Question 3 True / False
Young children's tendency to overestimate their own abilities is a warning sign of poor self-concept development and should be corrected by parents and teachers.
TTrue
FFalse
Answer: False
This is the key misconception about early childhood self-esteem. Optimistic overestimation is developmentally appropriate and adaptive — it fuels the exploration, effort, and persistence required when nearly every skill is genuinely new. Young children lack the cognitive capacity for accurate social comparison, and inflated self-belief helps them engage with challenging tasks rather than avoiding them. The concern is not with high self-esteem in early childhood but with chronically low self-esteem, which predicts poor outcomes across development.
Question 4 True / False
A child who describes herself as 'shy around new people but talkative with my friends' is demonstrating a level of self-knowledge more characteristic of middle childhood than early childhood.
TTrue
FFalse
Answer: True
This statement requires a psychological trait label ('shy/talkative') applied conditionally across situations — a kind of contextual differentiation that requires abstracting across multiple instances and recognizing situational variability in one's own behavior. This is characteristic of middle childhood (roughly ages 7–11), when children develop the capacity for trait-level thinking and social comparison. A preschooler would describe herself in terms of concrete, observable features rather than conditional psychological states.
Question 5 Short Answer
Why does self-concept become more psychological and abstract across childhood, and what cognitive development enables this shift?
Think about your answer, then reveal below.
Model answer: Self-concept shifts from concrete, observable descriptions to abstract trait labels and social comparisons as children develop concrete operational thinking and the ability to abstract across situations.
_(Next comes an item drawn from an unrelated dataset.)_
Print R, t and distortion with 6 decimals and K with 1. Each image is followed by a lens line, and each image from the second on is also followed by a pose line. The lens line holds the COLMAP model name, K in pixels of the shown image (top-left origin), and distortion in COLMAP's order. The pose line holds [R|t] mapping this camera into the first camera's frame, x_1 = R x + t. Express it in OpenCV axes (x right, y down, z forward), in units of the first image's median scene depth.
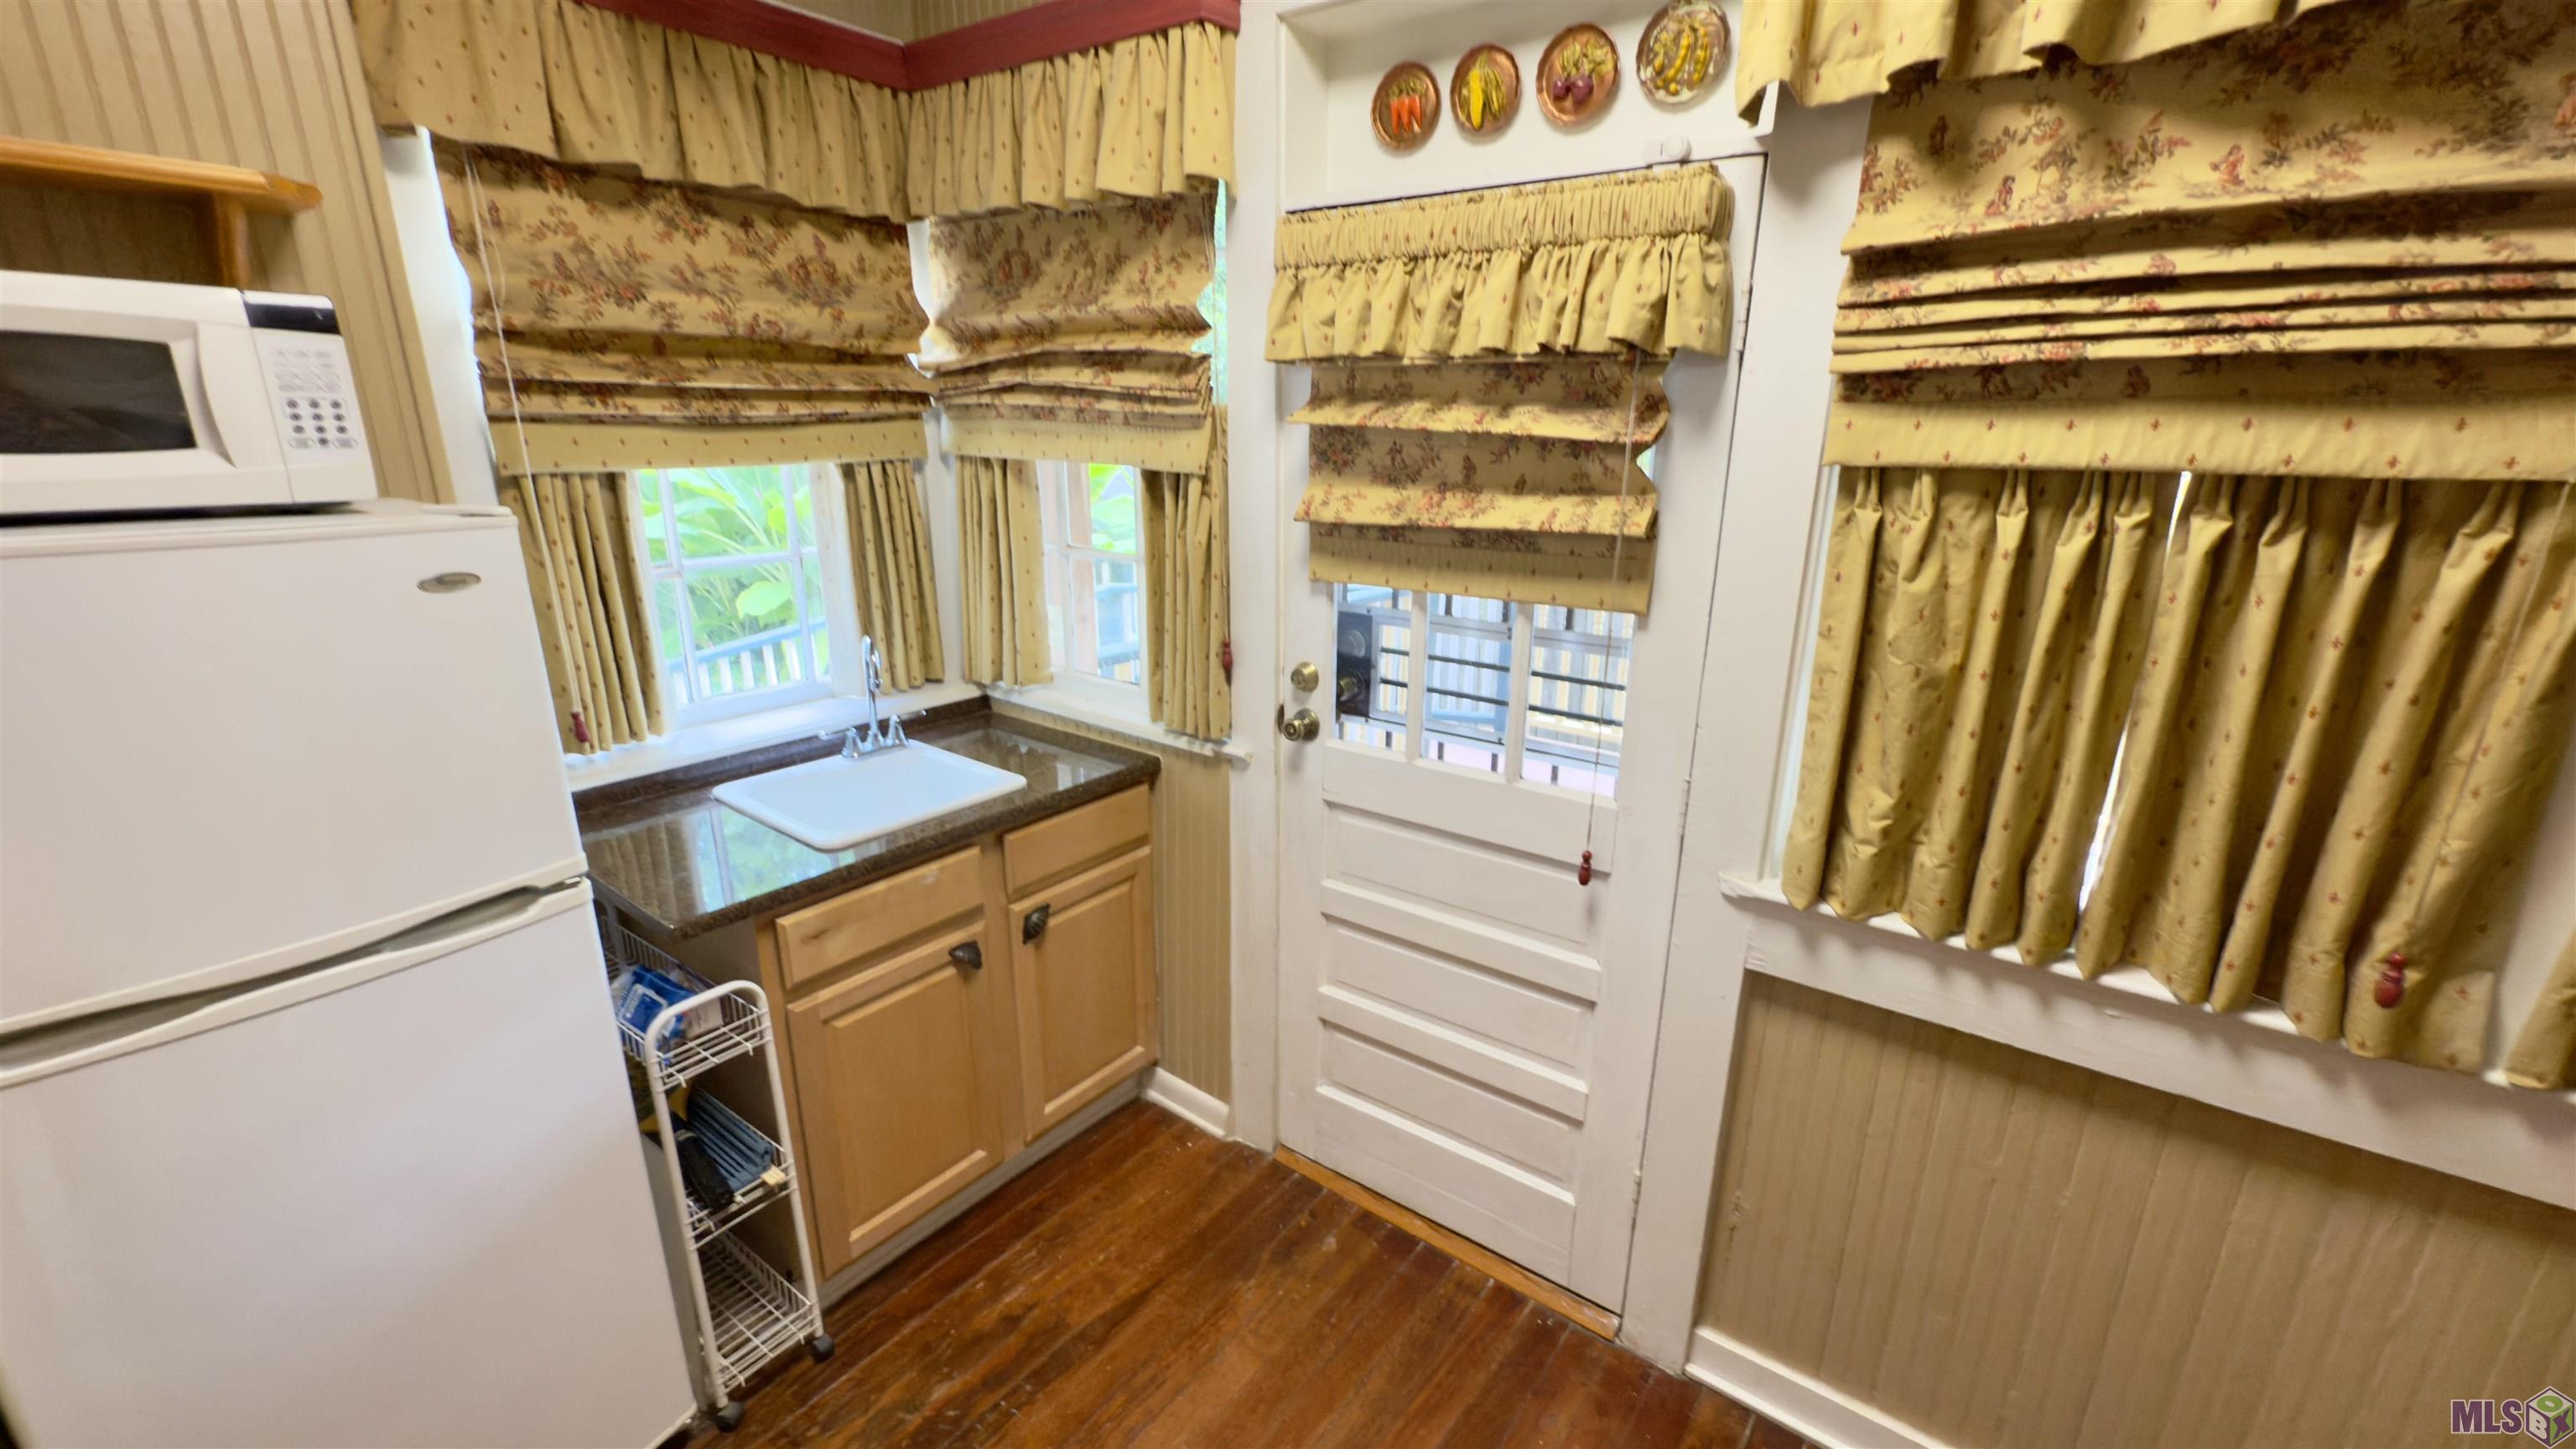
lens RADIAL K [[1026.8, 0, 1288.0], [0, 1026.8, 724.5], [0, 0, 1]] dist [-0.000964, -0.000543]
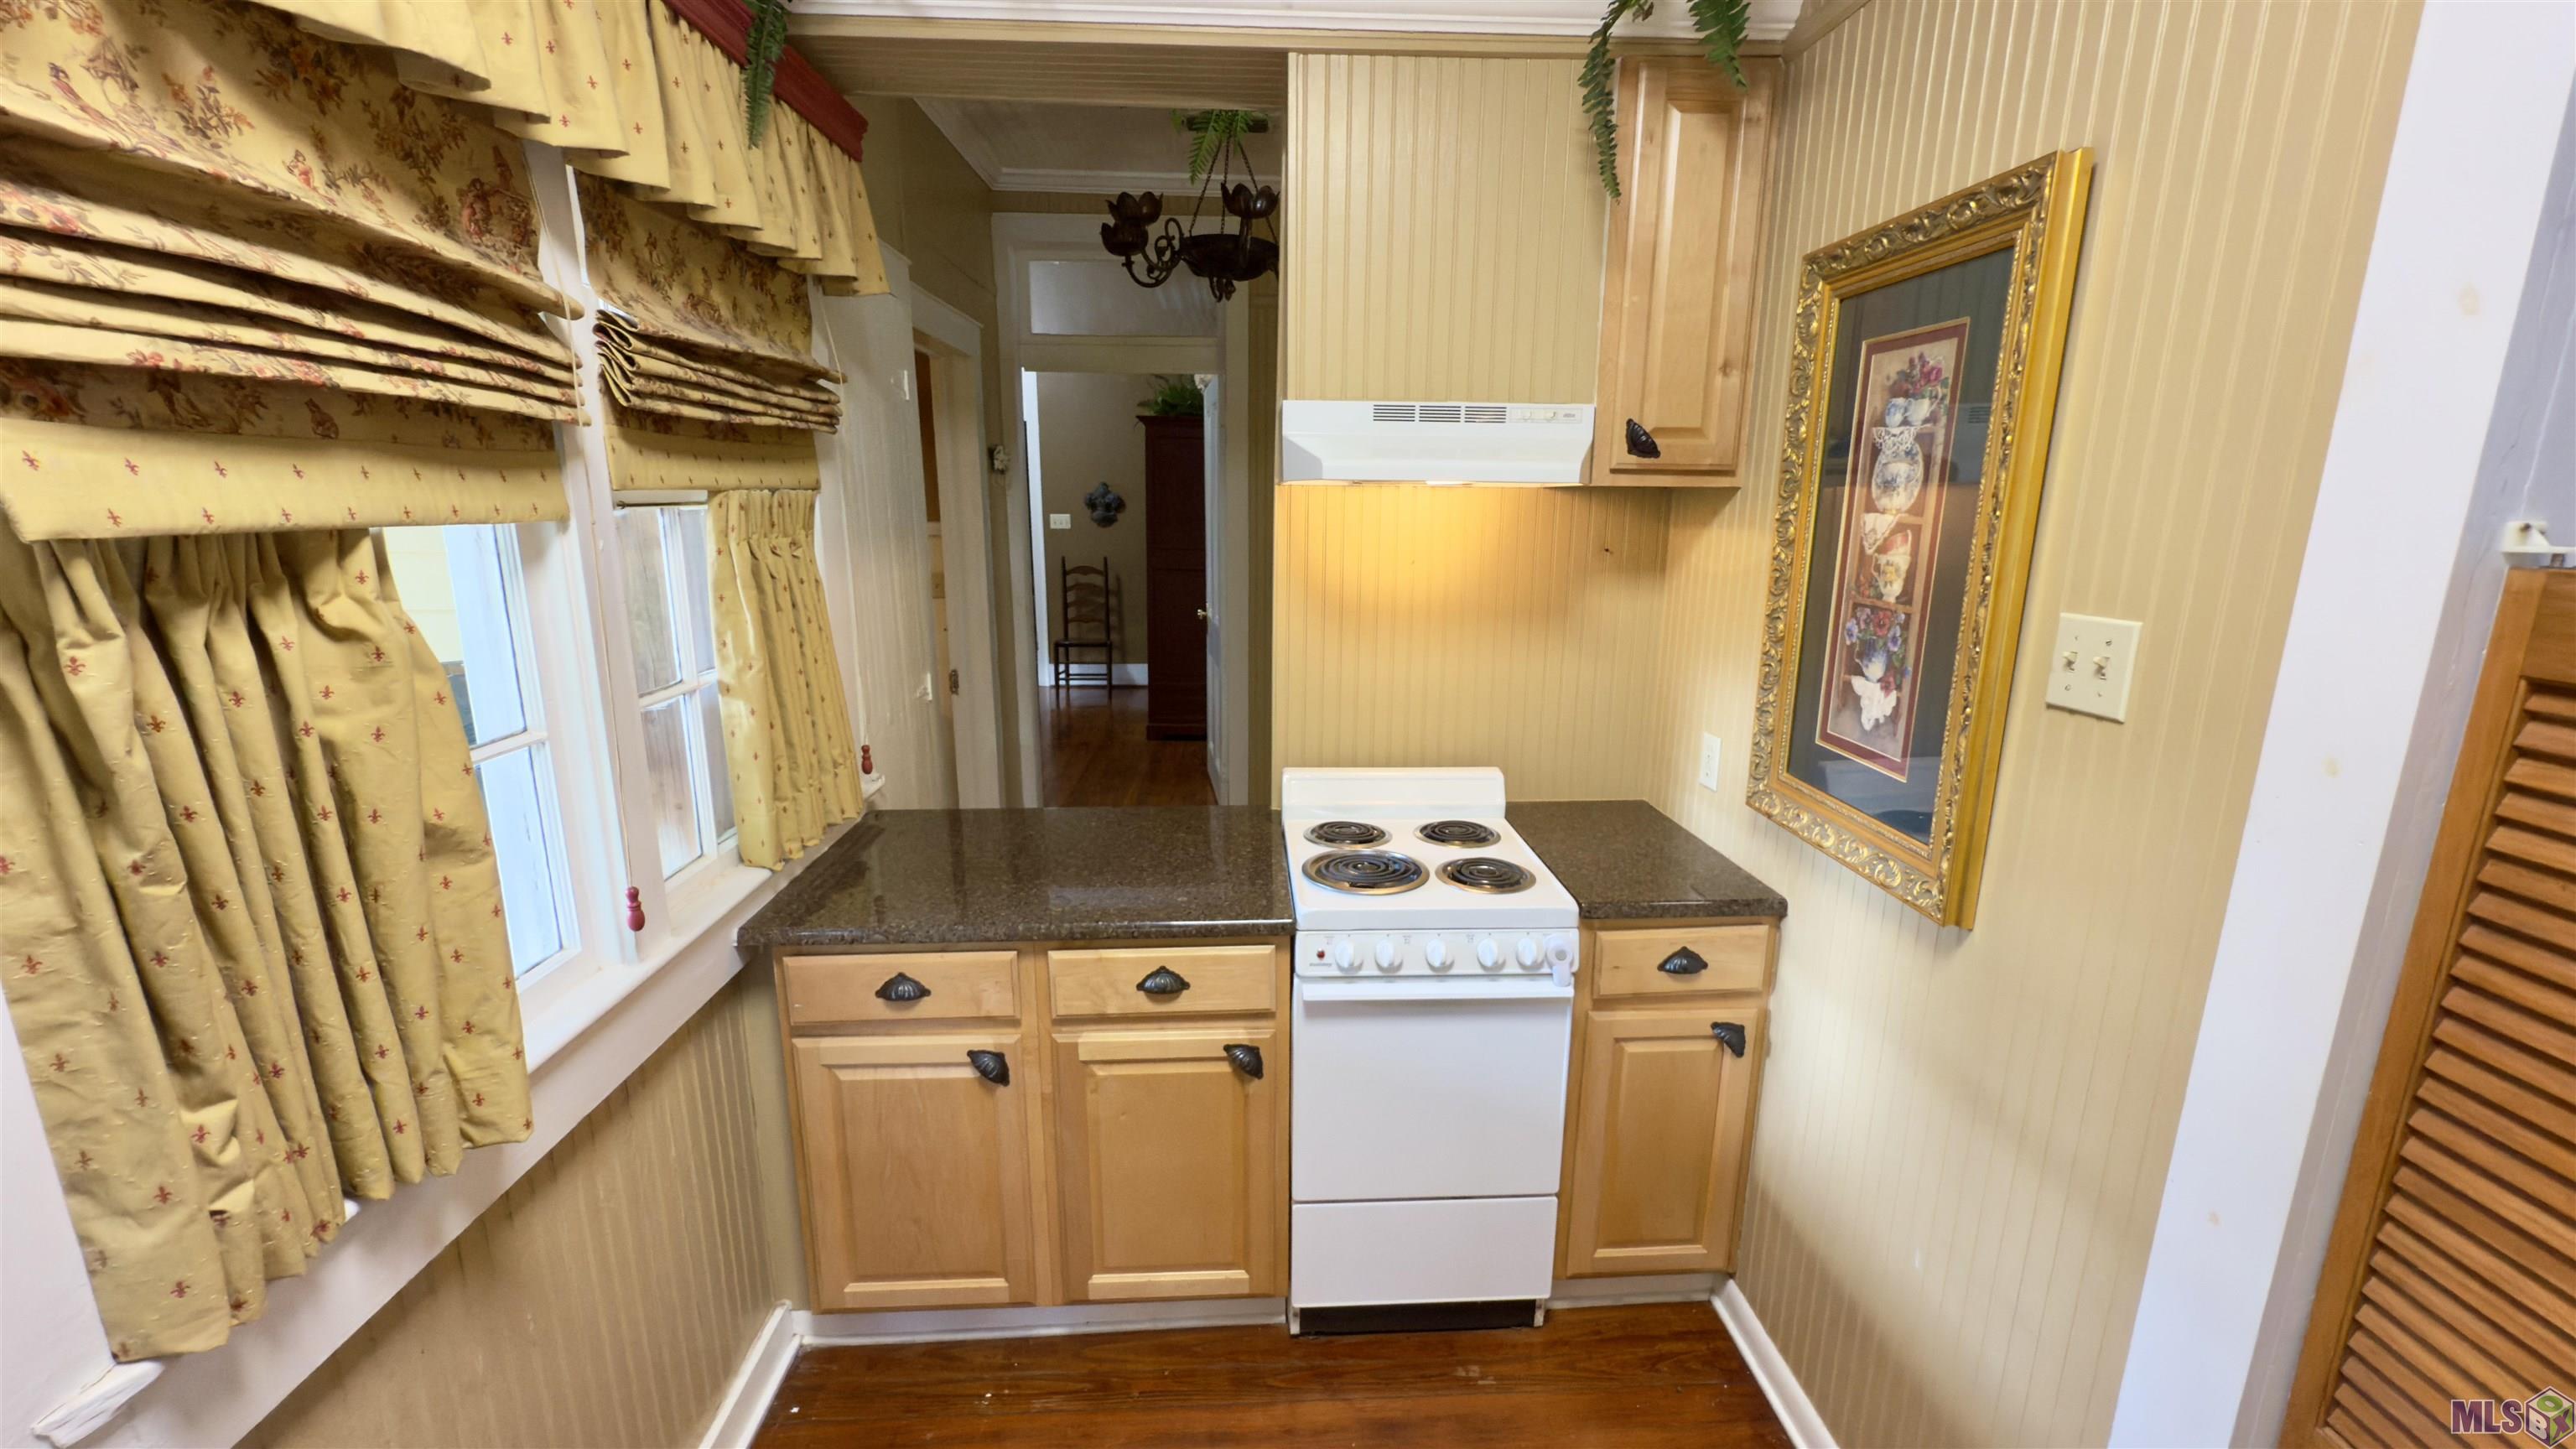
lens RADIAL K [[1026.8, 0, 1288.0], [0, 1026.8, 724.5], [0, 0, 1]] dist [-0.000964, -0.000543]
pose [[-0.641057, -0.160251, 0.750577, -0.307233], [0.206282, 0.905997, 0.369616, -0.260165], [-0.739252, 0.391776, -0.547739, 0.982743]]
Young children describe observable facts (hair color, possessions, specific actions) because they can only represent what is perceptually immediate. As children gain logical operations, they can abstract a stable attribute from multiple instances ('I'm shy' as a summary of many specific interactions) and compare themselves to peers as a reference point. Egocentrism reduction also plays a role — as children better understand how others see them, self-concept becomes more socially embedded.
The shift isn't just about having more information — it's about having new cognitive tools for organizing self-knowledge. Concrete operations enable abstraction from specific instances to general traits. Social comparison becomes meaningful once children understand their performance is evaluated relative to a reference group, not in isolation. These cognitive advances transform self-concept from a list of observable facts into an organized, comparative psychological portrait that acknowledges both strengths and weaknesses.